Plan your meals for the week, make a grocery list based on your recipes, go shopping, and prepare your food. Done. When you actually get your elbows in it, you realize that you’re spending your entire Sunday cooking multiple things, and separating them all out in Tupperware or baggies. Forget one little step and your meal plan goes up in smoke (literally and figuratively).

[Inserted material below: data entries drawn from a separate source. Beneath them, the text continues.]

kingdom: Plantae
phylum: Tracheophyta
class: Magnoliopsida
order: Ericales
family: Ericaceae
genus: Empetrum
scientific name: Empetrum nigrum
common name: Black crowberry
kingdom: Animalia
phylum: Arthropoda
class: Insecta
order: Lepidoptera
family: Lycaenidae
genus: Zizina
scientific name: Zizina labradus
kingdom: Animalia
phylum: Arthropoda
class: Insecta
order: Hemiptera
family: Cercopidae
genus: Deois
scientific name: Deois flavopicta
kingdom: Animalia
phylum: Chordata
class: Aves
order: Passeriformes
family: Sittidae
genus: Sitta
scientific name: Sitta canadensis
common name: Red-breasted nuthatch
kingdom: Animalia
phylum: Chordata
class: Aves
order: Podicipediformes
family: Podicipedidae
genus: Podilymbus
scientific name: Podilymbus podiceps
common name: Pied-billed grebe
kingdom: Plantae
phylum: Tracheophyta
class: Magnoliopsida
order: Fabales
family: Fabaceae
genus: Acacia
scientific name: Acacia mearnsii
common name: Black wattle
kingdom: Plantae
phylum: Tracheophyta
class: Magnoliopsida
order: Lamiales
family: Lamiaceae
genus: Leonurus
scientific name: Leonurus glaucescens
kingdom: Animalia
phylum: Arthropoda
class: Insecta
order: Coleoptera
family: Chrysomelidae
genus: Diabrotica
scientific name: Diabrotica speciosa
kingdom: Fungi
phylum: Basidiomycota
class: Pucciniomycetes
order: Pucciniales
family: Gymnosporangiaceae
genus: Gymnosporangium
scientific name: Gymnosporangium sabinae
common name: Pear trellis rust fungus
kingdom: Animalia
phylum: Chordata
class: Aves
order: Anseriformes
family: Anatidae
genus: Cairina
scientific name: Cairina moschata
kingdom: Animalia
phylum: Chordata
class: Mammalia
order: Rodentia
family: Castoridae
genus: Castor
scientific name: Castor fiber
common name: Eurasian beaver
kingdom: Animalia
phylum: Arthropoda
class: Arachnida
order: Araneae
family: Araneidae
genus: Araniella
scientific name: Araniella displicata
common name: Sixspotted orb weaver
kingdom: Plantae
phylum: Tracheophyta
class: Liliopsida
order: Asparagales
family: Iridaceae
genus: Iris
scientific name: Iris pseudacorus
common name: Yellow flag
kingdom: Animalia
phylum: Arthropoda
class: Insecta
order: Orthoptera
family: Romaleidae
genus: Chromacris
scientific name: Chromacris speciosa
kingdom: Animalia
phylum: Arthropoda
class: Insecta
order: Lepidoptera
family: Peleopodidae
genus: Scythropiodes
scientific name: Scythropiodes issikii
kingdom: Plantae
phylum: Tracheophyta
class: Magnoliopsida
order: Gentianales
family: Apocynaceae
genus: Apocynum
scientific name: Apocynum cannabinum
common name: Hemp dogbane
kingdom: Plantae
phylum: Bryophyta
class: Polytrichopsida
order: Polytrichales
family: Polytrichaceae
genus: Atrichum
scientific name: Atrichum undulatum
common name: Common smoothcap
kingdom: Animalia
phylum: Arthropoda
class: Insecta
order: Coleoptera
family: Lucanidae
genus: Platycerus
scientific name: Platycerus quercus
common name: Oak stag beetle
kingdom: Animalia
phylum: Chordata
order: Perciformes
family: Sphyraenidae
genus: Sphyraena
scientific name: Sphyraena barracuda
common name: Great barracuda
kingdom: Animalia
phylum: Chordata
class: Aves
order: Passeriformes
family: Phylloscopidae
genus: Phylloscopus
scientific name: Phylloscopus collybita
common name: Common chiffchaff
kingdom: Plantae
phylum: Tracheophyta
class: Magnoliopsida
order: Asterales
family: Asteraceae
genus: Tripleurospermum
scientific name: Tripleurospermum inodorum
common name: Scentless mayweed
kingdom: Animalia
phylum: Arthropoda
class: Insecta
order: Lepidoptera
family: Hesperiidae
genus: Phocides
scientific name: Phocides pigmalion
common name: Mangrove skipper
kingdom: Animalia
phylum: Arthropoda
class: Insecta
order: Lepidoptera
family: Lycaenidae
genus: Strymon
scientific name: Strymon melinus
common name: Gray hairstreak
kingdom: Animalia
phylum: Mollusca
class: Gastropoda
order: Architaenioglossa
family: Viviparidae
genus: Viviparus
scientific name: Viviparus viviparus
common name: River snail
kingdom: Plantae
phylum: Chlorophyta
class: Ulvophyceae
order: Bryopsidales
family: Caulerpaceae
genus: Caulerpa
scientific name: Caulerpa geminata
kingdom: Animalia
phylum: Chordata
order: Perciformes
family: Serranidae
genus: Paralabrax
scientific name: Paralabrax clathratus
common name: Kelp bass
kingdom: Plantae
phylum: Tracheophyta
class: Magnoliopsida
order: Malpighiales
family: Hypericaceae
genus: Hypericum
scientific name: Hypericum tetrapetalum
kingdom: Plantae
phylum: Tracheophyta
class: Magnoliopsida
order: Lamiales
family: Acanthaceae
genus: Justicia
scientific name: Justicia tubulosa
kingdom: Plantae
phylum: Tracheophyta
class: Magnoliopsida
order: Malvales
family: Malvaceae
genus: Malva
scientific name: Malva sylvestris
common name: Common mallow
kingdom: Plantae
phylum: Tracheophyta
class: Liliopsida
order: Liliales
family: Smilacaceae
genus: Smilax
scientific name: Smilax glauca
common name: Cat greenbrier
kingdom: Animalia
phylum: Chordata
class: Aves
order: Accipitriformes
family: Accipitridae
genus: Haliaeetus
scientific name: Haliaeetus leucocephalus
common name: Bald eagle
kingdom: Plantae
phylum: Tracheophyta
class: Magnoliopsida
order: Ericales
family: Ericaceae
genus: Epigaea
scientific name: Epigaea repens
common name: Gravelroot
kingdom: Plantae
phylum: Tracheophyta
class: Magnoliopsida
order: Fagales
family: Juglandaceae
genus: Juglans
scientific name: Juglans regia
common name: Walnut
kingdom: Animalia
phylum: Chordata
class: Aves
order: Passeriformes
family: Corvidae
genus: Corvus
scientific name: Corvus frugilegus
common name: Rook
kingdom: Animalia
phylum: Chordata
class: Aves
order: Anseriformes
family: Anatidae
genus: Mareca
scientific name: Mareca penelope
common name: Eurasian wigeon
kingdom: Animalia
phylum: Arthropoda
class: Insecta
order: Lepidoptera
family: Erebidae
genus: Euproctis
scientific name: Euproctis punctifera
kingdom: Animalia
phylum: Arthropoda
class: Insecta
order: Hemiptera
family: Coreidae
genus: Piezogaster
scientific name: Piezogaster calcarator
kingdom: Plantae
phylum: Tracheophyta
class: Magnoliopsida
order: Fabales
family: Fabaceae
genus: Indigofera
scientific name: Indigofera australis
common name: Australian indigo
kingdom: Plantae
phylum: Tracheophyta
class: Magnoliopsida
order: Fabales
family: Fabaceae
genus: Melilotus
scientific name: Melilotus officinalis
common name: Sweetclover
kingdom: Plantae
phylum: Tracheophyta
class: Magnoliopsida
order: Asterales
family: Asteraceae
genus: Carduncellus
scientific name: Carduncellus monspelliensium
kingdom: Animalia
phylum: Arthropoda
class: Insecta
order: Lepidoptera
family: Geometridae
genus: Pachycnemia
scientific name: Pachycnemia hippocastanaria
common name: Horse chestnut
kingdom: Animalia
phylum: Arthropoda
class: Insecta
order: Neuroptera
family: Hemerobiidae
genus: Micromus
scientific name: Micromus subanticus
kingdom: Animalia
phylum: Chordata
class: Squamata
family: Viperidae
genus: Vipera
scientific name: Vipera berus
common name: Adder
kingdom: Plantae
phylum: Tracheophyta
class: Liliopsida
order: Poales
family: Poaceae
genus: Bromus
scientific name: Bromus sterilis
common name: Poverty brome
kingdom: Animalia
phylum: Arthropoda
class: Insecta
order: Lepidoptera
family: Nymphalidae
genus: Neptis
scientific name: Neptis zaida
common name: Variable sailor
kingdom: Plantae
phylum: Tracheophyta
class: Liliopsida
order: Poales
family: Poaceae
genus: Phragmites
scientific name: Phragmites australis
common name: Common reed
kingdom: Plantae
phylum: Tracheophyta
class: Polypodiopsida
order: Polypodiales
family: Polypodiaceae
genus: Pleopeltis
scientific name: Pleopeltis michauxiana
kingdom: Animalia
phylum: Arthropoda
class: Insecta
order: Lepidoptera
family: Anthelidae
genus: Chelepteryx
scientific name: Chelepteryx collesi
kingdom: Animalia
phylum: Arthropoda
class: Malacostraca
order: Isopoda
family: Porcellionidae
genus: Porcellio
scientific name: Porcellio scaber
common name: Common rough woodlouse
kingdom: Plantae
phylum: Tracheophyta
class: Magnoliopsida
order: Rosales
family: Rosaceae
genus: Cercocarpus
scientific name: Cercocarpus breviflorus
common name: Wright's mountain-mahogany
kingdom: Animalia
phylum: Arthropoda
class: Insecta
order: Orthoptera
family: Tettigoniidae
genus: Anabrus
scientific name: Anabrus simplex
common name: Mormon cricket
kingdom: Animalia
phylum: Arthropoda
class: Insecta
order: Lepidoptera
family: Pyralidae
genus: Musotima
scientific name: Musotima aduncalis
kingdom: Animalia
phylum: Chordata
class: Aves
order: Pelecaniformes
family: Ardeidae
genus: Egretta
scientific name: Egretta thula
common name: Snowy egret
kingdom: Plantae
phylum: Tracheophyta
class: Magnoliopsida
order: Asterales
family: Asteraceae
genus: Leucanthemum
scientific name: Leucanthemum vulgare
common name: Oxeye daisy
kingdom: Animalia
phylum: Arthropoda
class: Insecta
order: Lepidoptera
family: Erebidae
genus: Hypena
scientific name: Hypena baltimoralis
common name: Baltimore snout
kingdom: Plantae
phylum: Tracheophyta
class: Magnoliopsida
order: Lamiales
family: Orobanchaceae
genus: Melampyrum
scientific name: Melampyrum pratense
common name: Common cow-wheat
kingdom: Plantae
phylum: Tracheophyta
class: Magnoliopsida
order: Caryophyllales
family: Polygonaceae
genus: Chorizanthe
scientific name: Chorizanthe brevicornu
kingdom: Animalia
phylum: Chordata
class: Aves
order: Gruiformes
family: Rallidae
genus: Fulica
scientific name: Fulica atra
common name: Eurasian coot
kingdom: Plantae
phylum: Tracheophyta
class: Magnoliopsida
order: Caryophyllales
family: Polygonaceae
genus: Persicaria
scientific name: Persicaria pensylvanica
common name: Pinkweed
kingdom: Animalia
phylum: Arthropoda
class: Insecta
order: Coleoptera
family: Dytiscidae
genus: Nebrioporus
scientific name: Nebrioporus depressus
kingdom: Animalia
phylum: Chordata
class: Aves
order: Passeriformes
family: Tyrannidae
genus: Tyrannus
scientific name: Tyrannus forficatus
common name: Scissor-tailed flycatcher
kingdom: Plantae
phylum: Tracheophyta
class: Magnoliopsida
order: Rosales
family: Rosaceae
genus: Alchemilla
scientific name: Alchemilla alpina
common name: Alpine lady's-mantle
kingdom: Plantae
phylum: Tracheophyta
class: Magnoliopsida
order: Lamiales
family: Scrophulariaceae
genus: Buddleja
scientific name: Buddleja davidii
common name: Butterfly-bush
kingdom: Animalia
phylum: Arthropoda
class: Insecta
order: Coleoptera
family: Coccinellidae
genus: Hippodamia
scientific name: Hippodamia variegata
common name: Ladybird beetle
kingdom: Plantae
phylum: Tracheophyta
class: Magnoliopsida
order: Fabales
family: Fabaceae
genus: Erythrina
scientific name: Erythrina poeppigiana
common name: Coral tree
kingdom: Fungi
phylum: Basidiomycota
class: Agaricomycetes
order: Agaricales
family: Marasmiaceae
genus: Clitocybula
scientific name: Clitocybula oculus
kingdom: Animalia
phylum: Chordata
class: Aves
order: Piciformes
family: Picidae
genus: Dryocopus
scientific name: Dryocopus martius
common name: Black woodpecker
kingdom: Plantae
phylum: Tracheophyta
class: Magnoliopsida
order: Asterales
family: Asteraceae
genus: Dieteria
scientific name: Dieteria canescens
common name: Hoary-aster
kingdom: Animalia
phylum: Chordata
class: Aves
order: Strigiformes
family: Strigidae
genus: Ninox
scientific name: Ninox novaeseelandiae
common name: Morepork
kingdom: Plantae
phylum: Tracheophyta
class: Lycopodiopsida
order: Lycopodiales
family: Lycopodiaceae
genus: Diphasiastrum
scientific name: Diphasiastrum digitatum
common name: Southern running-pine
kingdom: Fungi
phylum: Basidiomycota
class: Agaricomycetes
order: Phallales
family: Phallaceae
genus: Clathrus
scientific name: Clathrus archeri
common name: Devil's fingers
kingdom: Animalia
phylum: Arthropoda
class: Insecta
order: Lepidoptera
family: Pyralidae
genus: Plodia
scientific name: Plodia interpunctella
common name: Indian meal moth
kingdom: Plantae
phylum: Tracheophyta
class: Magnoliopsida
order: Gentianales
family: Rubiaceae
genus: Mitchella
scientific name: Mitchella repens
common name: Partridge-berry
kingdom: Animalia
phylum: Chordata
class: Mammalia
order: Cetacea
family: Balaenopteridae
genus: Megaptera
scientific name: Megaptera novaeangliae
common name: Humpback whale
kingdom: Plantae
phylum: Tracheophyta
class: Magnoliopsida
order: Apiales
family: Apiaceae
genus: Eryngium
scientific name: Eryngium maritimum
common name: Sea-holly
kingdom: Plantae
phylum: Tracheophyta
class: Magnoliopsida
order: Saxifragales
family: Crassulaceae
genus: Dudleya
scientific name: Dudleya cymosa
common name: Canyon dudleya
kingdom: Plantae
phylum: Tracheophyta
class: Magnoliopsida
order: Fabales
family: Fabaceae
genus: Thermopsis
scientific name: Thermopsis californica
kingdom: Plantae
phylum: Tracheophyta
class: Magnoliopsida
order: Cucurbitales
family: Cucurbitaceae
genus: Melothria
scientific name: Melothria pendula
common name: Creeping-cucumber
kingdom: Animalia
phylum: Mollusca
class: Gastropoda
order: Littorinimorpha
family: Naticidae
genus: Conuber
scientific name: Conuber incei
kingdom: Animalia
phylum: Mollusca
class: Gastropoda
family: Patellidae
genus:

This lasts for one week; you know, all good, eating my planned out meals. The next week comes and all hell breaks loose. No way do I want to waste another Sunday in the kitchen. No way do I want to eat the same thing for lunch every day, nor do that for dinner. Now that my weekly meal plan is shot, I may plan a meal or two for lunch with the idea of coming home to cook dinner after my workout class… but, news flash! I’m either too stressed, lazy, or busy to cook that I find myself grabbing a protein bar for dinner. I mean who wants to deal with a cleaning dishes being away from home since 7am. Nope, not this girl.
I’m the A+ meal planning student for one week then the dropout the following week. And you know what? I’m ok with it. After all these years, this has become the norm for me and it works.
I applaud you, boys and girls, who may not have a love/ hate relationship with meal planning like myself. While you’re in the kitchen with your towers of Tupperware, I’ll be tipping the delivery boy for my large pizza—but, hey, there’s no shame in either game. It’s OK to be flexible—we’re not failures if we have a week where we just. can’t. do. it. anymore. It’s OK to be consistently ALL IN with our Tupperware towers and all—find what works for you, and don’t forget the ATL community who loves you for it no matter what.